Herbstgefahren für Hunde: Pilze, Eicheln & Herbstgrasmilben – sicher Gassi gehen

Goldene Blätter und kühle Luft – der Herbst ist Gassi‑Zeit. Gleichzeitig steigt das Risiko für Pilzvergiftungen, das Verschlucken von Eicheln und juckende Hautreaktionen durch Herbstgrasmilben. In dieser Kurzinfo erfahren Sie, wie Sie Warnzeichen richtig deuten, Erste Hilfe leisten und Ihre Routen sicher planen.

Als Ihre Kleintierpraxis für Hunde in Bad Friedrichshall, Neckarsulm und Umgebung sind wir für Sie da – mit moderner Diagnostik und klaren Empfehlungen.

Die wichtigsten Risiken auf einen Blick

1) Pilze (Wald & Park)

  • Gefahr: Viele Wildpilze sind für Hunde giftig – teils schon in kleinen Mengen. Einige schädigen Leber oder Nervensystem.
  • Typische Situation: Aufsammeln oder Anknabbern am Wegesrand, besonders nach Regenperioden.
  • Zusatzrisiko: Ganze Stücke können zusätzlich einen Fremdkörper‑Verschluss im Magen‑Darm‑Trakt auslösen.

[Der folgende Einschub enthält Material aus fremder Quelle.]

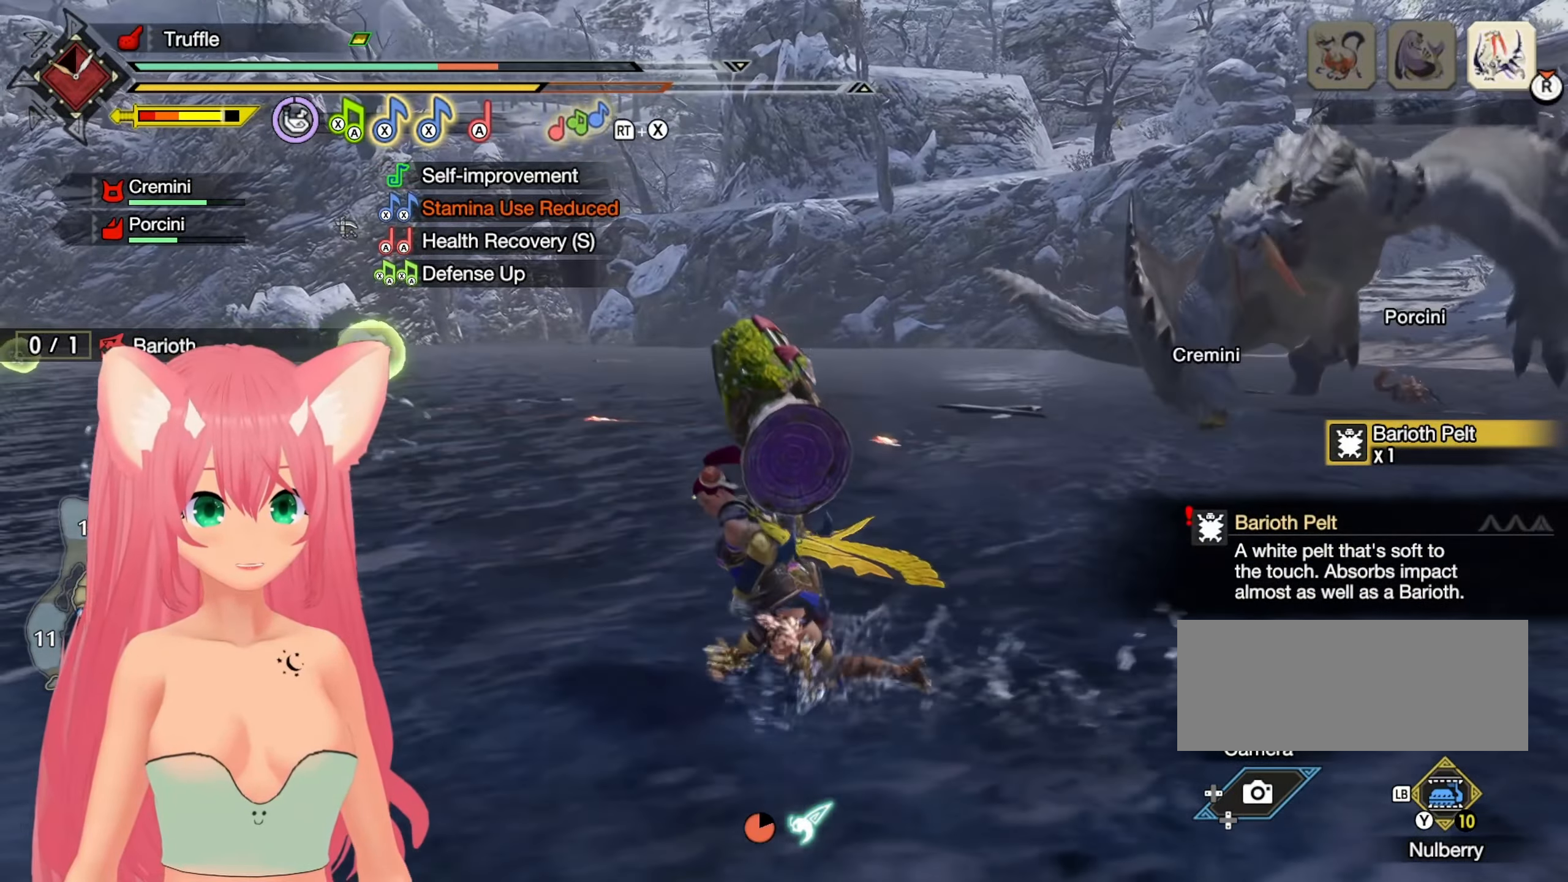
{"buttons": ["R1"], "left_stick": "left", "right_stick": "center", "events": []}
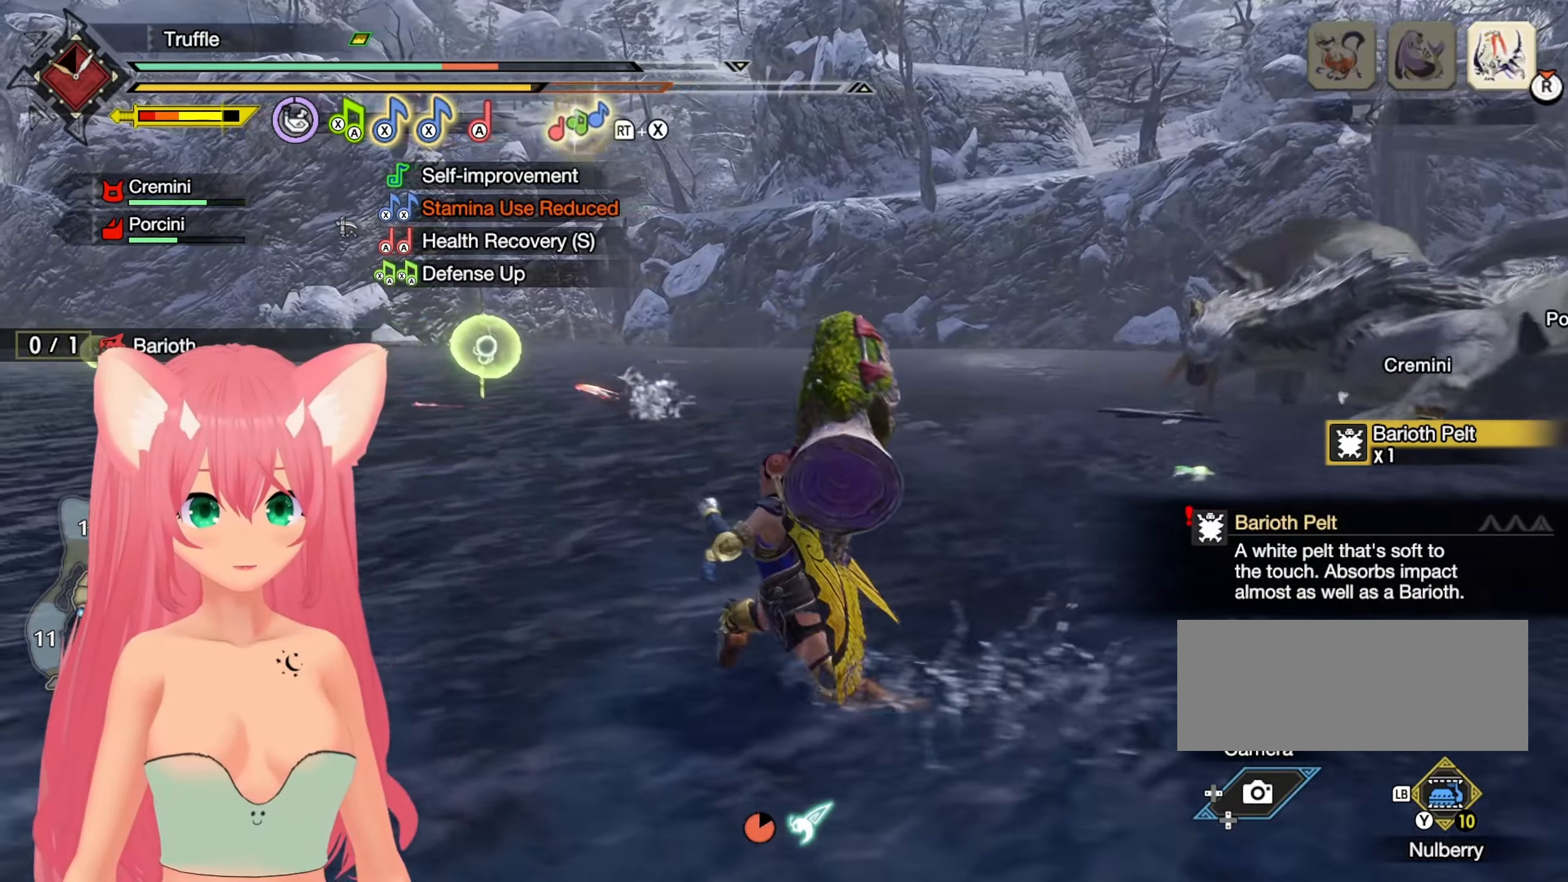
{"buttons": [], "left_stick": "up", "right_stick": "center", "events": [[100, "left_stick", "up-left"], [183, "right_stick", "left"], [250, "left_stick", "up"], [283, "R1", "up"], [283, "right_stick", "down-left"], [383, "right_stick", "center"]]}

2) Eicheln (Allee, Parkrasen)

  • Gefahr: Eicheln enthalten Gerbstoffe, die Magen‑Darm‑Reizungen bis hin zu schweren Beschwerden auslösen können.
  • Typische Situation: Aufheben beim Spiel, „Naschen“ vom Boden; bei kleinen Hunden genügen wenige Eicheln.
  • Zusatzrisiko: Ganze Eicheln können stecken bleiben und einen Darmverschluss verursachen.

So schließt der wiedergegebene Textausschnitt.